Qu’est ce que c’est que cette fresque de type monastico-médiéval qui orne tout un pan de mur ? Une horreur assurément. Mais on s’y attache. Aucun des différents propriétaires ne s’est résolu à recouvrir cette « œuvre » en hommage à Bacchus, réalisée au début du XXe siècle par des étudiants vraisemblablement intempérants. Ici, comme souvent ailleurs il faut rentrer le ventre pour rejoindre sa place. On est serré, et se lever avant le café tient de la pure gymnastique. C’est cette proximité qui crée la convivialité  En fait, il n’y a aucune raison de quitter son siège, la cuisine du chef Luc est de l’ordre du passionnel, nourrie d’une culture forcenée du produit frais, et bien tournée, gironde comme il faut, bien éloigné de l’univers des trois petits légumes qui se courent après. Tiens, l’autre jour à déjeuner il y avait de la quenelle sauce homard, de la tripe à la lyonnaise et du boudin au deux pommes…
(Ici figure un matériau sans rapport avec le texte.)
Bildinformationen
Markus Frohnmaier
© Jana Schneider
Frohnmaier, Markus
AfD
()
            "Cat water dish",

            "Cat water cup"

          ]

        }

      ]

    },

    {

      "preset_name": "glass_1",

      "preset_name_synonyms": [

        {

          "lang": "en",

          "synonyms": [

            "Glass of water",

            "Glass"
2, rue des Forces, 2e. Rens : 04 78 37 71 54. Fermé le dimanche. Menu : 15 et 21 euros (midi) et 25 euros (soir)

 

Bonus :

Pourquoi appelle-t-on les bouchons “ bouchons ” ?
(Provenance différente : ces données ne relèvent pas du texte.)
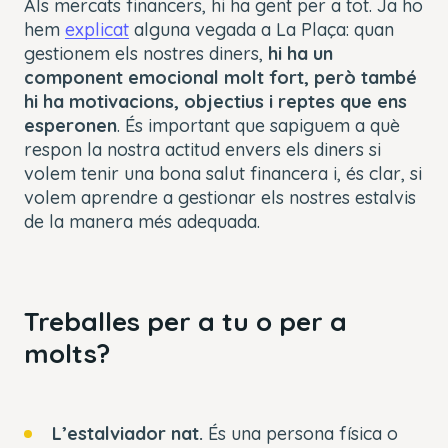
Als mercats financers, hi ha gent per a tot. Ja ho
hem
explicat
alguna vegada a La Plaça: quan
gestionem els nostres diners,
hi ha un
component emocional molt fort, però també
hi ha motivacions, objectius i reptes que ens
esperonen
. És important que sapiguem a què
respon la nostra actitud envers els diners si
volem tenir una bona salut financera i, és clar, si
volem aprendre a gestionar els nostres estalvis
de la manera més adequada.
Treballes per a tu o per a
molts?
L’estalviador nat.
És una persona física o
Il y a un vrai débat. Selon une théorie couramment répandue l’expression viendrait des fagots de paille utilisée pour bouchonner les chevaux, à l’époque où les voyageurs faisaient étape dans ces petits bistrots pour manger, et parfois dormir, avant de reprendre la route.  Il semble que cette interprétation, séduisante, soit totalement fausse. Autrefois, peu d’établissements étaient habilités à servir du vin. Pour se signaler, ceux qui avaient cette forme d’ancêtre de « licence IV » accrochaient des branches de pin en guise d’enseigne, pour clin d’œil à Bacchus, dieu du vin.  Car, il faut le savoir, le symbole antique de Bacchus n’est pas la grappe de raisin, mais le pin. En vieux français ce faisceau de branchages se disait « bousche », d’où provient le mot “ bouquet ”, et aussi probablement, “ bouchon ”.